By Cal Braid
Westwind Weekly News
Raymond is a better place to live thanks to a team of proactive community members. In 2019, the Raymond Wellness Coalition (RWC) began a three-year grant project aimed at boosting the strength, vitality, and morale of the Town’s residents.
Myrna Sopal was a key player in the project. She’s a family support worker at Family and Community Support Services (FCSS), a public service that exists on an 80/20 per cent financial split between the province and municipalities. She also knows a thing or two about the workings of community initiatives.
“I had volunteered and worked with a variety of social programs and agencies like (FCSS) over the past 17 years,” Sopal said. “A lot of the initiatives I’d been involved with were pilot projects; healthy eating classes with children, a literacy gala and festival, and a project to help prevent homelessness through education.”
“All of them were great programs and all of them disappeared once the funding was finished,” she continued, emphasizing the latter part of her statement. With that in mind, she had a keen sense for contributing to community initiatives that would have a lasting impact.
“When the first COVID lockdown happened, we had just started a new initiative called the Raymond Wellness Coalition. (It was) a partnership between FCSS and the Town of Raymond, from an Alberta Healthy Community Initiatives (AHCI) grant.”

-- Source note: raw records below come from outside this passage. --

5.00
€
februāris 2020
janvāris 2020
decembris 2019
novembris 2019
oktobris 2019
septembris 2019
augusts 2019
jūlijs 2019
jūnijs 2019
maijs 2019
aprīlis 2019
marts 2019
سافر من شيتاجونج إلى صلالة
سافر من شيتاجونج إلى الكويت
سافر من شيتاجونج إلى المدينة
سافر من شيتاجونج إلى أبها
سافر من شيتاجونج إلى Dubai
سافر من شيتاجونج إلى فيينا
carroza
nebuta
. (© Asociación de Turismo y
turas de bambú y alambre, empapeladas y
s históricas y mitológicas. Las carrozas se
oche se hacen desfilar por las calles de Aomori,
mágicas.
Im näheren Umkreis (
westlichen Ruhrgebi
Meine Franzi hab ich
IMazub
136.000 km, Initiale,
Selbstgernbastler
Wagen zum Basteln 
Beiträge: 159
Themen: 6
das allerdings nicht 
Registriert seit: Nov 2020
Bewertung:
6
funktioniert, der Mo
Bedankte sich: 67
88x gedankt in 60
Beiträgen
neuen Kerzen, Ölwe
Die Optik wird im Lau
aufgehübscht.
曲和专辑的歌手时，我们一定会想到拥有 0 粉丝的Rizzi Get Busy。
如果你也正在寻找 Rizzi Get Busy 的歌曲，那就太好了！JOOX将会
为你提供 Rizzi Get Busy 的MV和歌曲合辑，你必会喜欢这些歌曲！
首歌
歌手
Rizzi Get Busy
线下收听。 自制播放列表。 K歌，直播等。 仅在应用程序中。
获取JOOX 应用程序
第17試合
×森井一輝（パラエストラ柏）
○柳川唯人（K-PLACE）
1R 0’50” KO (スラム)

The AHCI falls under the Alberta Health Services umbrella and offers grants for community health programs. In 2018, AHCI opened the door for Alberta communities to submit a grant application that, if approved, would empower ten selected grant recipients to embark on projects that would improve the level of overall wellness in their communities. Under Zakk Morrison, executive director at FCSS, the grant application was completed and approved by AHCI.
“Our assessments revealed that well being and resilience were the (main) priorities for community members,” Sopal said. The five-step process of an AHCI grant plan is to: 1) Engage and create connections; 2) Understand your community; 3) Prioritize and plan; 4) Implement and evaluate; and 5) Sustain, improve and share.
At a Raymond Town Council meeting on June 7, 2022, Sopal presented a summary of the program as RWC marked the end of their three-year project. Going into it, the top priorities were resilience, mental well-being, healthy eating, physical activity, and UV protection.
During COVID, they posted positive messages on the Town’s electronic signs. They developed and assembled 100 care packages that were distributed by FCSS, the library, and churches. Local sponsors contributed to the packages. They also delivered 1500 ‘Wellness Through Connection’ door hangers which listed information on how to get involved in community, where to turn for support, and other resources.
Five participants have planted and maintained a community garden. The Raymond Natural Play space was constructed at the elementary school. The Coalition paid for the lighting at the outdoor skating rink and Zamboni alterations to a tractor. They helped supply a ‘Beyond Books’ lending library that includes outdoor play equipment and health items. They also planted shade trees and installed sunscreen stations at four locations in town. The stations will be maintained by the Town and FCSS.
Using past shortcomings as a strategic guide for the work at hand, Sopal and the RWC prepared community enhancements that were built to last, in the form of physical structures and partners in the community who are willing to maintain and keep those projects running. She said, “The RWC isn’t involved in running any of them. When our funding runs out, our work will not disappear.”
“We had our final meeting on June 1, 2022, at the golf course. We enjoyed dinner at Brimstone. We were able to just be finished after three years. It’s been a really long process, so it was really nice,” Sopal said before council. “We were presented with a certificate of completion from the Town of Raymond for being part of this process. We’d like to present it to the Town Council as our supporters and backers for the grant and the projects we’ve been through.” Mayor Depew thanked her for the work of the Coalition.
She put together a short video entitled “When the Funding Ends,” that depicts how the projects initiated by the RWS would continue beyond the grant project. It’s available to view on YouTube or the AHS website.
The funding has run out, but thanks to the insight and planning of their team, the work they did carries on.